While real folk music is generally emotionally profound, these new songs were Tin Pan Alley superficial. 

O city of gladness, now lift up your voice.

Proclaim the good tidings that all may rejoice!

 


I guess I experienced the height of it when, walking past a church in Syracuse in 1978 or so, I heard the carillon chime out the tune to John Denver’s “Sunshine on My Shoulders.”

Sunshine on my shoulders makes me happy

Sunshine in my eyes can make me cry

Sunshine on the water looks so lovely

Sunshine almost always makes me high

 

It is all so blandly cheerful. Compare any real folk or gospel song:


Were you there when they crucified my Lord? 

Were you there when they crucified my Lord? 

Oh, sometimes it causes me to tremble, tremble, tremble. 

Were you there when they crucified my Lord?

 


Or:


I am a poor wayfaring stranger

Travelling through this land of woe.

And there's no sickness, toil or danger

In that bright world to which I go.



 

Why are we stuck with music at the level of The Archies singing “Sugar, Sugar” in the very presence of the great mystery of the ages? Why did we deliberately reject existing beauty, even against the Vatican recommendation, for mediocrity?

I look up the Canadian Conference of Catholic Bishops’ official Guidelines for Liturgical Music. It quotes, in turn, the General Instruction of the Roman Missal to say “singing is the sign of the heart’s joy.” 

Aha. Is it? Anyone who is familiar with folk music, is your typical folk song unrelentingly cheerful?

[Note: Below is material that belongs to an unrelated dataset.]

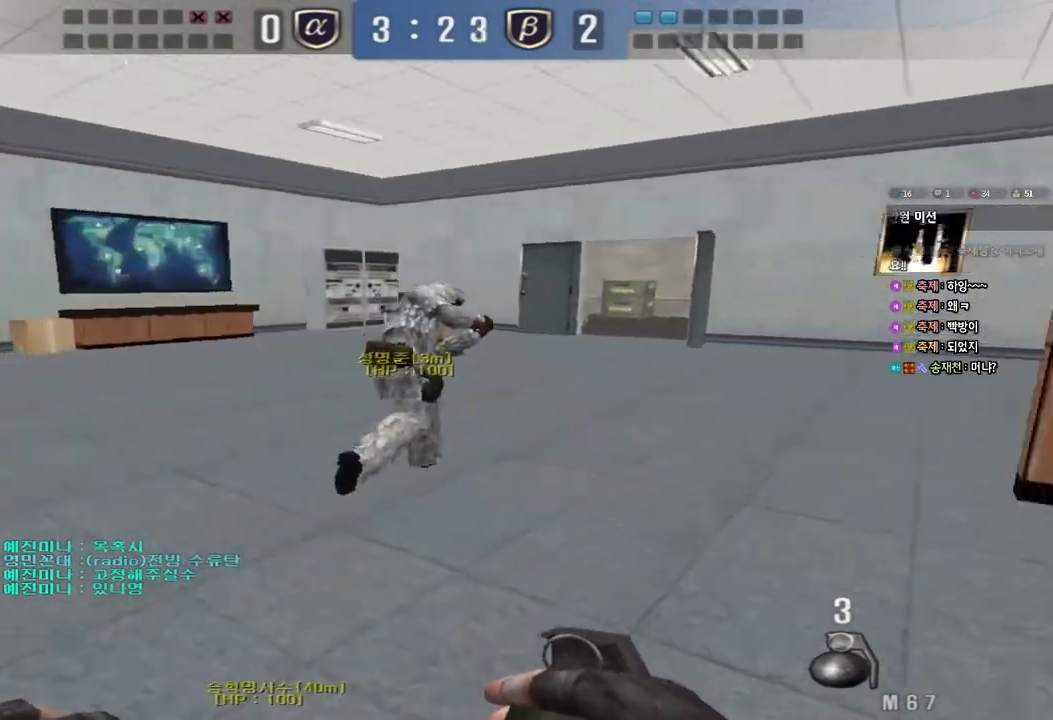
{"keys": ["a", "w"], "events": []}
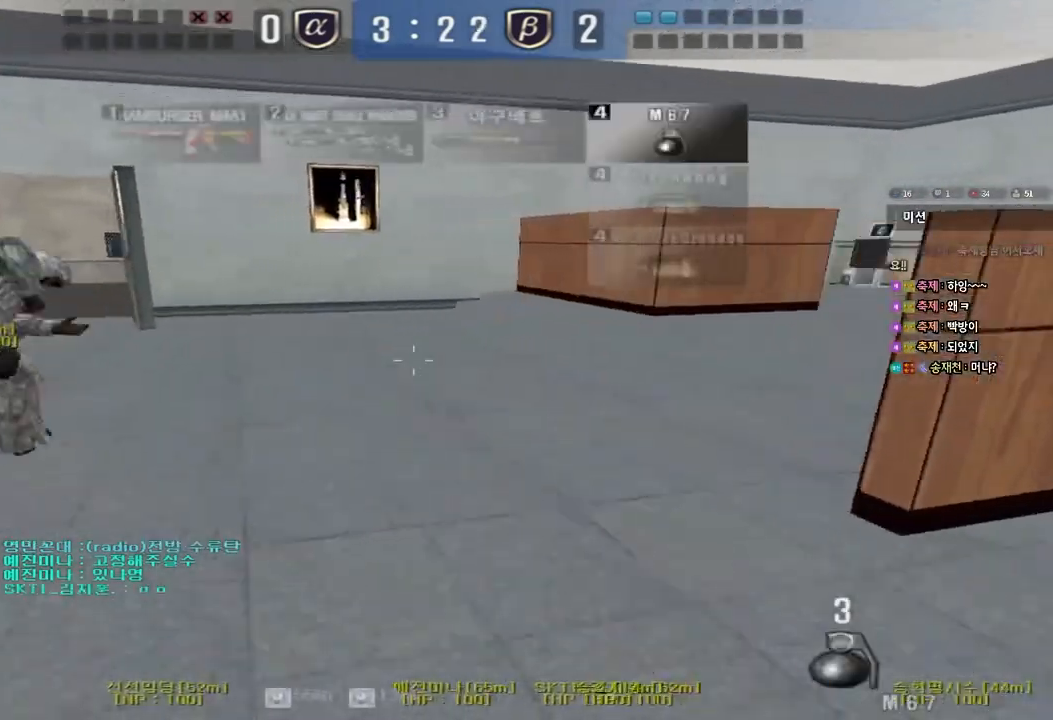
{"keys": ["a", "w"], "events": []}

Isn’t there a reason why “the blues” is called “the blues”? For that matter, is your typical piece of classical music? Mendelssohn is generally consigned to the second tier of classical composers precisely because his music is too cheerful.

The bishops continue: “It arises from joy and, if we look closer at it, from love. Singing and making music belong to lovers.” The General Instructions vaguely cites St. Augustine as their authority here, but without quoting him to that effect; and the writings they do cite seem to say nothing like this.

People who see art as no more than entertainment are people who are spiritually shallow. A blues musician would say that they have no soul.

 “The foremost reason for all song during the liturgy,” the document goes on to maintain, “is to give praise and thanks to God.” The idea is enshrined in the title of the common Catholic hymnal, Glory and Praise. Happy, happy, joy, joy. 

But wasn’t there something in the mass about dying on a cross, about mea maxima culpa, about mercy, about prayers and petitions, about turning from sin, about drinking blood and eating flesh? If the bishops as a body really think the mass is a celebration of all creation as it is, we have a deeper problem than the music.

To be satisfied with the world as it is, with sunshine on your shoulder, to say that we are right now in “the city of gladness,” is the opposite of the Christian message. It is a surrender to the first of the three great temptations, “the world, the flesh, and the devil.” I suspect it is a surrender to all three: what the hallelujah chorus attitude wants most, I suspect, is to deny the existence of sin.

It is a message that would appeal to Dives, not Lazarus.